Anything else is not doing it right. instanceof fail, reflection bigger fail.

Selecting logic based on Type can be done with overloading methods, or generics or with the appropriate design pattern.

Strategy Pattern would account for that easily and make N number of subclasses manageable and extensible at runtime.

Upvotes: 2

Edwin Buck
Edwin Buck

Reputation: 70909

I think you need to decide if S uses A or if A uses S.

If S uses A, then A could be a base class or interface, and S would have a method that accepts instances of A, which are overridden with the correct implementation of getfileName().

If A uses S, then A should be abstract with respect to getFileName() forcing an implementation to be constructed, and it should internally call it's yet-to-be-defined getFileName() passing that as an argument to S.

Singletons are the glue between Object-Oriented solutions and non-Object-Oriented solutions, so you avoid the conundrum by

  1. Having your objects passed to the non-object oriented singleton "utility routine"

  2. Having the resolved parameters passed to the non-object oriented singleton "utility routine"

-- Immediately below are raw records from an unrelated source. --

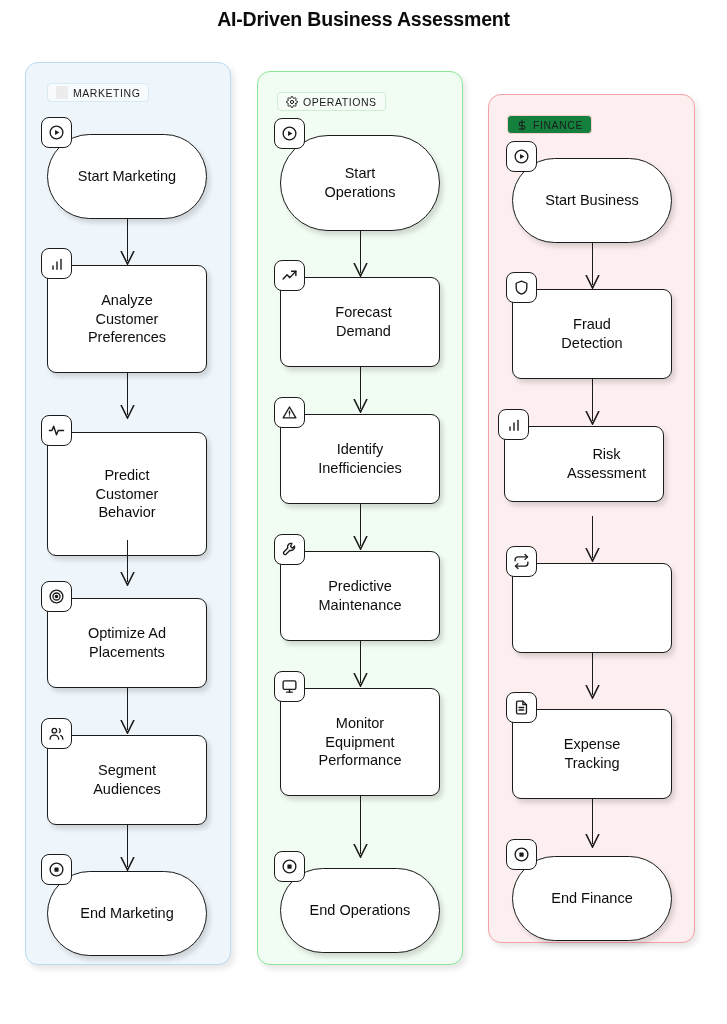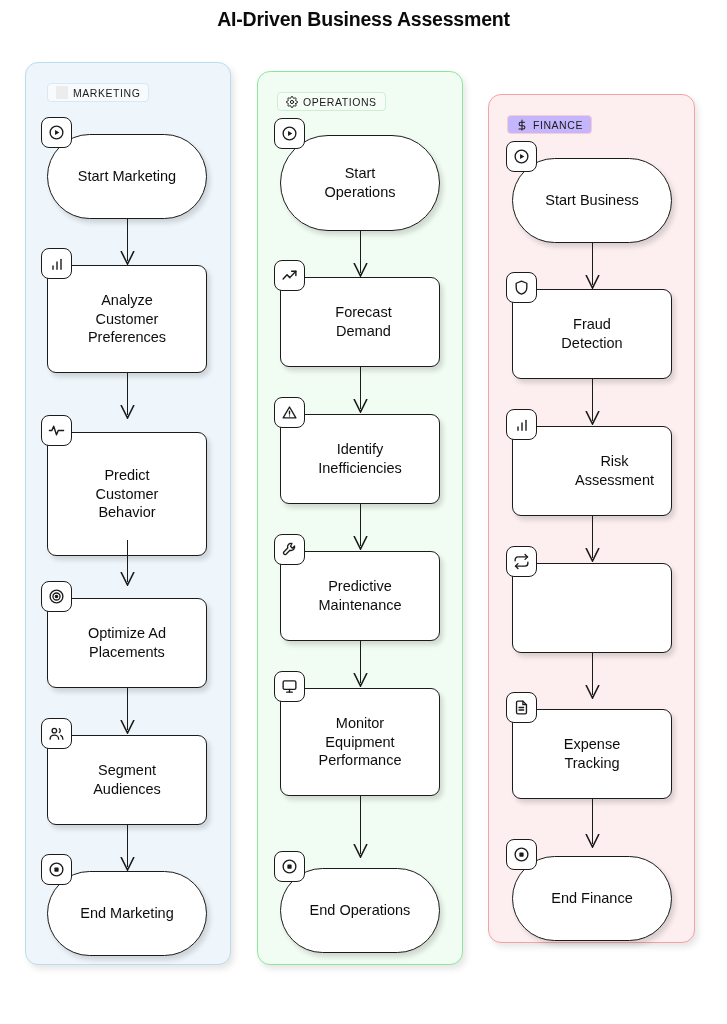--- a/index.html
+++ b/index.html
@@ -92,21 +92,21 @@
 
   
   #group-finance {
     left: 488px; top: 94px; width: 207px; height: 849px;
     background: #fdeff0;
     border: 1.4px solid #f6a1a5;
   }
   #group-finance > .group-label {
     left: 18px; top: 20px;
     border: 1px solid #f8cdcf;
-    background: #c4b5fd;
+    background: #15803d;
   }
 
   
   .node {
     position: absolute;
     background: #ffffff;
     border: 1.6px solid #1b1b1b;
     box-sizing: border-box;
     display: flex;
     align-items: center;
@@ -394,21 +394,21 @@
     </div>
     <span class="node-label">Fraud<br>Detection</span>
   </div>
   <div class="connector" style="left:103px; top:284px; height:42px;"></div>
   <div class="arrowhead" style="left:96px; top:316px;">
     <svg width="15" height="14" viewBox="0 0 15 14">
         <path d="M1 0 L7.5 13 L14 0" fill="none" stroke="#1b1b1b" stroke-width="1.6"></path>
       </svg>
   </div>
 
-  <div class="node process" style="left:23px; top:331px; width:160px; height:90px;padding-left:45px;">
+  <div class="node process" style="left:15px; top:331px; width:160px; height:76px;padding-left:45px;">
     <div class="node-badge">
       <svg width="16" height="16" viewBox="0 0 24 24" fill="none" stroke="#1b1b1b" stroke-width="2.1" stroke-linecap="round">
         <line x1="6" y1="20" x2="6" y2="15"></line>
           <line x1="12" y1="20" x2="12" y2="9"></line>
           <line x1="18" y1="20" x2="18" y2="5"></line>
       </svg>
     </div>
     <span class="node-label">Risk<br>Assessment</span>
   </div>
   <div class="connector" style="left:103px; top:421px; height:42px;"></div>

Example code for the first technique

// this could be abstract class too, as long as getName() is abstract
public interface Nameable 
   public String getName();

}

public enum Utility {

   INSTANCE;

   public static deleteByName(Nameable nameable) {
      createBackup(nameable.getName());
      updateIntentLog(nameable.getName());
      removeFile(nameable.getName());
      updateAuditLog(nameable.getName());
   }

}

or

public abstract class Nameable {

  public abstract String getName();

  public void delete() {
     Utility.INSTANCE.deleteFile(getName());
  }

}

public enum Utility {

  INSTANCE;

  public void deleteFile(String name) {
    ...
  }
}

Upvotes: 0

rogierschouten
rogierschouten

Reputation: 153

You can make singleton classes that you initialize manually, i.e. have a static instance variable but also a static initialize() method. The initialize throws if you try to initialize twice. This allows you to choose at run-time which subclass to use and also it makes the initialization order clear.